A local Christian ministry organization that works with adolescents has moved out of a building that was raided in February as part of a criminal investigation.
The Ohio Bureau of Criminal Identification and Clark County Sheriff’s Office on Feb. 8 searched former Springfield auto dealer Monte Zinn’s home at 2570 Myers Road and Monte Zinn Automotive Consulting, 1184 E. Home Road, Suite R, where Young Life was also located.
Terry Swenson, a spokesman for Young Life, said the investigation played a role in the group’s decision to move out of the Home Road office.
“Given the current circumstances, we thought it best to lease office space in a new location,” Swenson said.
Zinn, who could not be reached for comment, has been active in dozens of local organizations.
Zinn is listed as a member of the board of directors for the local chapter of Young Life in his bio, but Swenson said Zinn had been part of a fundraising arm of the group and has not been active for some time.
Young Life is a Colorado-based organization established in 1941 with chapters nationwide and in 80 countries.
Young Life is now leasing space at 616 N. Limestone St., which is owned by Wellington Square LLC and is near Wittenberg University, where many Young Life volunteers are enrolled.
Swenson has said Young Life officials are cooperating with authorities.

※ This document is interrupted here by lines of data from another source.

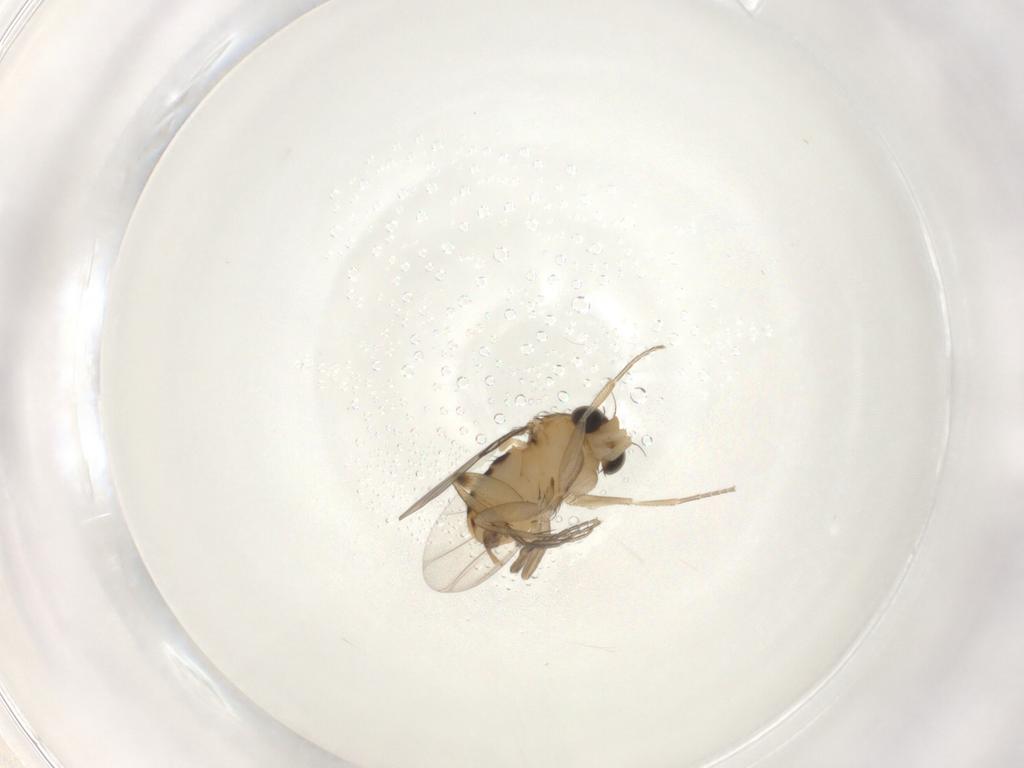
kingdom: Animalia
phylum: Arthropoda
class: Insecta
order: Diptera
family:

“We can confirm that our offices were included in a recent search by authorities of Mr Zinn’s office. We have no reason to believe there was any reason for Young Life’s office being included in this search other than the proximity of our space to Mr. Zinn’s office,” Swenson said after the Home Road building was raided.
Court documents detailing the reason for the search and the items collected have been sealed by Clark County Common Pleas Judge Thomas J. Capper and cannot be viewed by the public.

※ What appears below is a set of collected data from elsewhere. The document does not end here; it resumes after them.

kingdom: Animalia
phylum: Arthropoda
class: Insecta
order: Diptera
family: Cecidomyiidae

After hearing testimony from Clark County Sheriff’s Maj. Rusty Garman last month, Capper ruled the documents would remain sealed indefinitely to protect an unnamed suspect and potential victims.
Garman said the release of the documents would “greatly” affect the investigation.

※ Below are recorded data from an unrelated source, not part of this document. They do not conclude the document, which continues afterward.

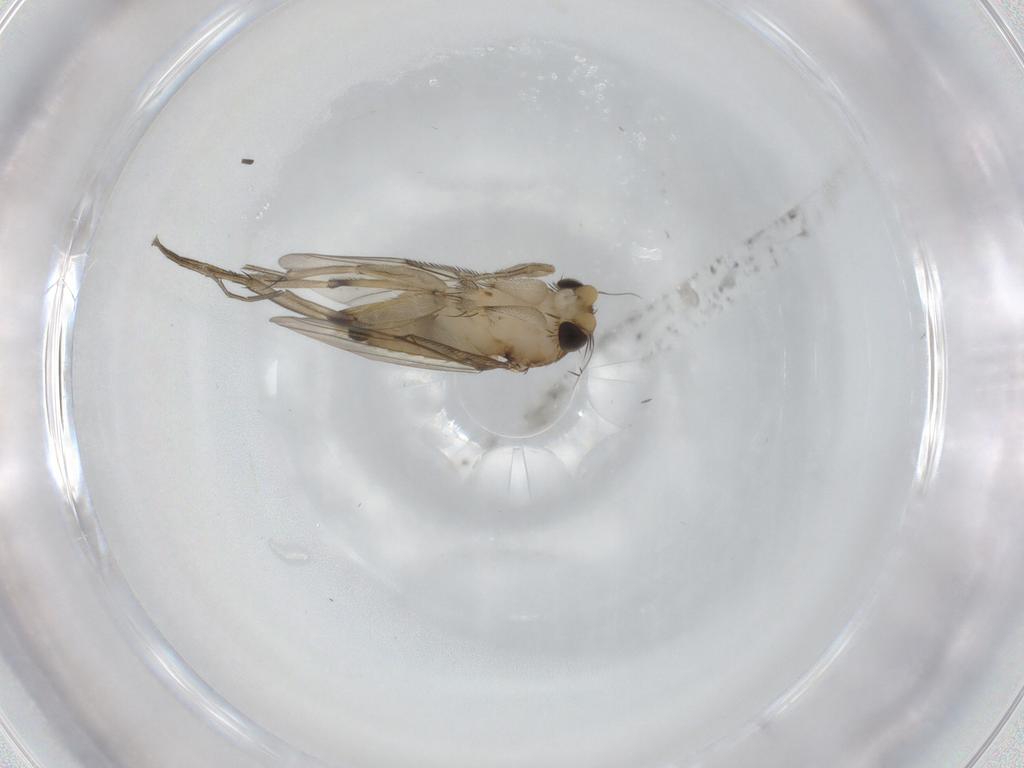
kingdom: Animalia
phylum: Arthropoda
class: Insecta
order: Diptera
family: Phoridae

Clark County Prosecutor Andy Wilson has declined to describe the nature of the case, citing the ongoing investigation.
Zinn was the largest auto dealer in Clark County until he transferred all five of his franchises to the Cincinnati-based Jeff Wyler Auto Group in 2000.
The sale of the dealerships came after an immigration fraud case involving his contact with citizens from the Fiji Islands.
That investigation began in 1991 with a complaint from a Fijian exchange student who said that Zinn made unwanted sexual advances toward him. Zinn denied the allegations.
He pleaded guilty to a federal conspiracy charge of falsifying documents and using false information to help Fijian citizens illegally enter the United States and work at his dealership.
Zinn was sentenced to two years probation. He was ordered to pay a $1,500 fine, perform 100 hours of community service and not travel to Fiji or sponsor any students from Fiji during his probation.
Despite the immigration fraud conviction, Zinn served as chair of the Rotary Club of Springfield’s Youth Exchange Program as late as November 2011.
In articles in the Springfield News-Sun and another publication at that time, Zinn was listed as the chairman of the local Youth Exchange Program or the contact for high school students ages 15½ to 18 ½ interested in spending a year abroad.
A Rotary district official confirmed the club is cooperating with authorities, but declined to provide details about the case or whether the investigation involves the student exchange program.
Zinn’s biography also states he was the past district 6670 Outbound Chairman for the Rotary Youth Exchange Program; the past short-term Youth Exchange Chairman for Ohio-Erie Multi District Youth Exchange Program, which includes 12 Rotary Districts over a 7-state area.
And he was the past long-term country contact for Rotary Youth Exchange for Ohio-Erie Multi District for Costa Rica and Mexico, according to his biography.
He was one of the founders of the Nehemiah Foundation, an organization that supports Christian-centered leaders whose programs reach more than 6,000 families a week.
Zinn resigned from the local Rotary in 2011, citing personal reasons, and recently resigned from the Ohio Alliance of YMCAs council.
Reporter Tiffany Y. Latta has followed the investigation involving the property of former auto dealer Monte Zinn since February when a reader alerted the Springfield News-Sun that Zinn’s home and business were raided. Latta worked to confirm the information after court documents related to the raid were sealed.